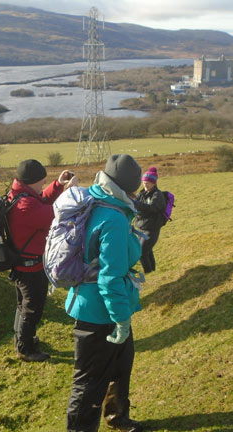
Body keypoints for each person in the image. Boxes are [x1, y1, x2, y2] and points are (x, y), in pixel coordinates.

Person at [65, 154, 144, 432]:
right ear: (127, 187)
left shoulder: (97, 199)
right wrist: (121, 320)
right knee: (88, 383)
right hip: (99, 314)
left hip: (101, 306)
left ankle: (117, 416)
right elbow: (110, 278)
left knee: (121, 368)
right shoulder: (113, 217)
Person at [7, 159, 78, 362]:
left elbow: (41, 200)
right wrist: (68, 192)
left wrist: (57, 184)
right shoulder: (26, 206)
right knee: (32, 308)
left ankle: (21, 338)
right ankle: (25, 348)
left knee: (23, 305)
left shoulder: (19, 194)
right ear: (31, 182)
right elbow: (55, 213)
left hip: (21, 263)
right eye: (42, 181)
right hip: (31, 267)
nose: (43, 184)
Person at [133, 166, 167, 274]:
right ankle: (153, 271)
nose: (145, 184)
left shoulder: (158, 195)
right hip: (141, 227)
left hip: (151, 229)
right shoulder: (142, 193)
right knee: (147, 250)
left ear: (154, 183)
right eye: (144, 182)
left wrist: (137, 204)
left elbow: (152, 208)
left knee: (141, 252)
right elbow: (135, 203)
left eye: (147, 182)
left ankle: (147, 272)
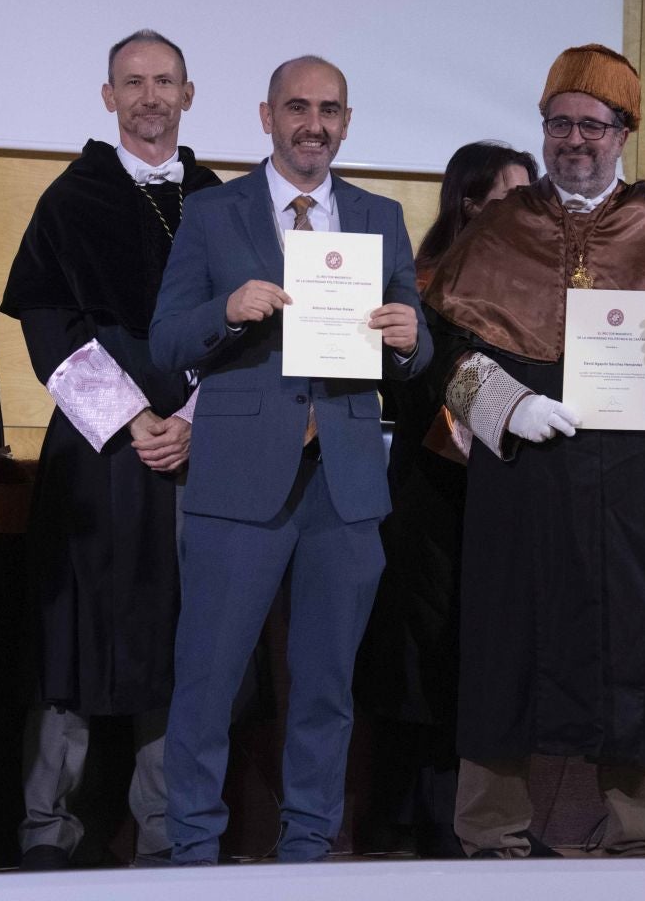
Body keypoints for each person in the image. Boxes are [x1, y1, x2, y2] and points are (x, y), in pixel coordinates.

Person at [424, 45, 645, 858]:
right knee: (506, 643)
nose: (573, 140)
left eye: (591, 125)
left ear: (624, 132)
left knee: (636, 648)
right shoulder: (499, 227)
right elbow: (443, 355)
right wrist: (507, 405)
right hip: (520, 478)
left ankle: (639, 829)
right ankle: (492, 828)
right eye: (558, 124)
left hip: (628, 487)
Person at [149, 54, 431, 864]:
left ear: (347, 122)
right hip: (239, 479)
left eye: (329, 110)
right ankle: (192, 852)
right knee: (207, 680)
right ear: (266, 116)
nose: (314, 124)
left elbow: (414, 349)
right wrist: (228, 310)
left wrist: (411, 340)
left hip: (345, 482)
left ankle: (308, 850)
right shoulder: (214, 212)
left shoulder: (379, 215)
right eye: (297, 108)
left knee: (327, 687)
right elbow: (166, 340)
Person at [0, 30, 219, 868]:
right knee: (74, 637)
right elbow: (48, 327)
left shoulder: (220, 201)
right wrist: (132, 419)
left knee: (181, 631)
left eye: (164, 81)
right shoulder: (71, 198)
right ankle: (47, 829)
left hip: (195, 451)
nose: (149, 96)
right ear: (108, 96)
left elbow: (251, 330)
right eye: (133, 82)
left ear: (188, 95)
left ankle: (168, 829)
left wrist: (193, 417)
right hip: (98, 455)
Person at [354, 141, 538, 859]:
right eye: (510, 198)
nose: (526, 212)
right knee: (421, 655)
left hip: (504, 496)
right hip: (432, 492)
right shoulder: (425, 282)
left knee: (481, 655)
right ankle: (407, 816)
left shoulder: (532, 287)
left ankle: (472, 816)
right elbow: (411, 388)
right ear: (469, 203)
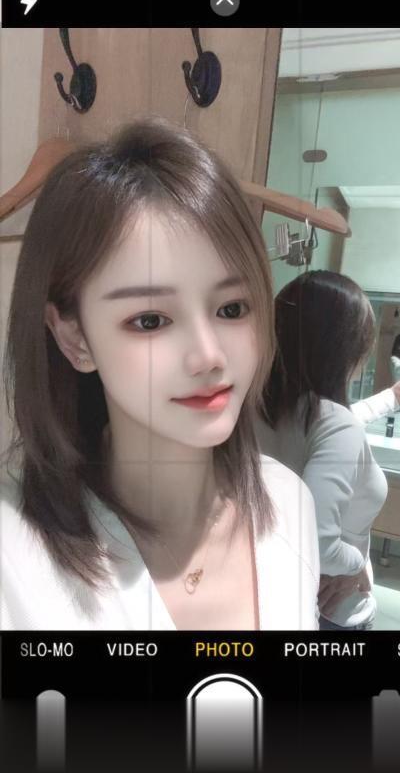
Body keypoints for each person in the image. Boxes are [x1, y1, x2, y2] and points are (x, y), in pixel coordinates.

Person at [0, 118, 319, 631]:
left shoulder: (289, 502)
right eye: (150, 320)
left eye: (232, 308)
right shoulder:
+---+
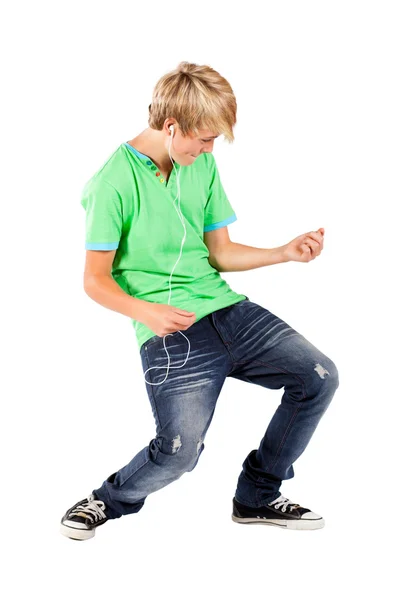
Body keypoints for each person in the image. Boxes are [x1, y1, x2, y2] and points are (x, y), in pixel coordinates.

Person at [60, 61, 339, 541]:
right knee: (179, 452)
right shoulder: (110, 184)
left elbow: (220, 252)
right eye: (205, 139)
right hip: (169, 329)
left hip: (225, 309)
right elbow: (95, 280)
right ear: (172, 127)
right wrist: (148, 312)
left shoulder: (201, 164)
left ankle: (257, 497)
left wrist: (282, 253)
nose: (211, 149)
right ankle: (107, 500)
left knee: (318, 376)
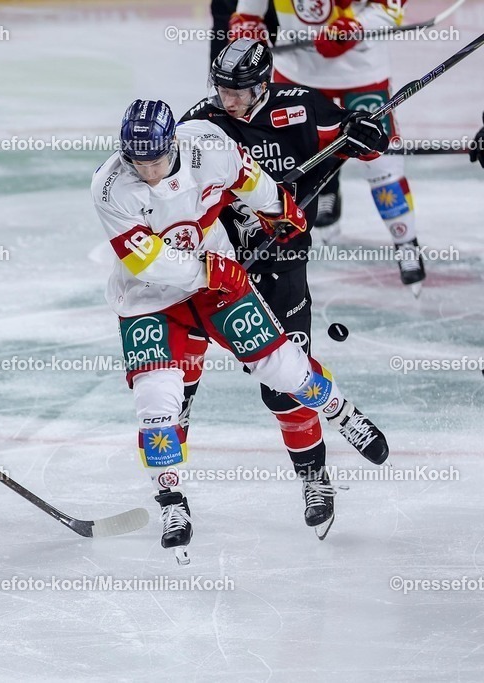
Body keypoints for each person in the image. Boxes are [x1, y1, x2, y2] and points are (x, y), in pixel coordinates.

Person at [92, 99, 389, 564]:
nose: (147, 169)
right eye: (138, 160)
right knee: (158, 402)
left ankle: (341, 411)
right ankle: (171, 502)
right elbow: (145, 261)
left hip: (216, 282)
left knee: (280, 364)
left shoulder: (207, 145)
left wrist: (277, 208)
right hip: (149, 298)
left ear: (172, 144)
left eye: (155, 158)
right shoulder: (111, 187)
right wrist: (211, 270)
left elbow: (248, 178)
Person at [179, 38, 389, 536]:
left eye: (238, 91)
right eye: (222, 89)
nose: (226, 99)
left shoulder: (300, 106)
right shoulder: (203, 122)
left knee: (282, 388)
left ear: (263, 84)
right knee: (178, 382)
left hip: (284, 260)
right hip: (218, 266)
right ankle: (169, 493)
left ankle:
+---+
● **WORK TO COMPLETE**
Looking at the entries above, can you reproduce exactly the lines from the one that holds "left knee: (636, 648)" through the one that holds "right ear: (469, 203)", and only those?

● **REPLY TO THE EXERCISE**
left knee: (636, 648)
right shoulder: (499, 227)
right elbow: (443, 355)
right wrist: (507, 405)
right hip: (520, 478)
left ankle: (639, 829)
right ankle: (492, 828)
right eye: (558, 124)
left hip: (628, 487)
Person at [149, 54, 431, 864]:
left ear: (347, 122)
right hip: (239, 479)
left eye: (329, 110)
right ankle: (192, 852)
right knee: (207, 680)
right ear: (266, 116)
nose: (314, 124)
left elbow: (414, 349)
right wrist: (228, 310)
left wrist: (411, 340)
left hip: (345, 482)
left ankle: (308, 850)
right shoulder: (214, 212)
left shoulder: (379, 215)
right eye: (297, 108)
left knee: (327, 687)
right elbow: (166, 340)
Person at [0, 30, 219, 868]:
right knee: (74, 637)
right elbow: (48, 327)
left shoulder: (220, 201)
right wrist: (132, 419)
left knee: (181, 631)
left eye: (164, 81)
right shoulder: (71, 198)
right ankle: (47, 829)
left hip: (195, 451)
nose: (149, 96)
right ear: (108, 96)
left elbow: (251, 330)
right eye: (133, 82)
left ear: (188, 95)
left ankle: (168, 829)
left wrist: (193, 417)
right hip: (98, 455)
Person at [354, 141, 538, 859]:
right eye: (510, 198)
nose: (526, 212)
right knee: (421, 655)
left hip: (504, 496)
right hip: (432, 492)
right shoulder: (425, 282)
left knee: (481, 655)
right ankle: (407, 816)
left shoulder: (532, 287)
left ankle: (472, 816)
right elbow: (411, 388)
right ear: (469, 203)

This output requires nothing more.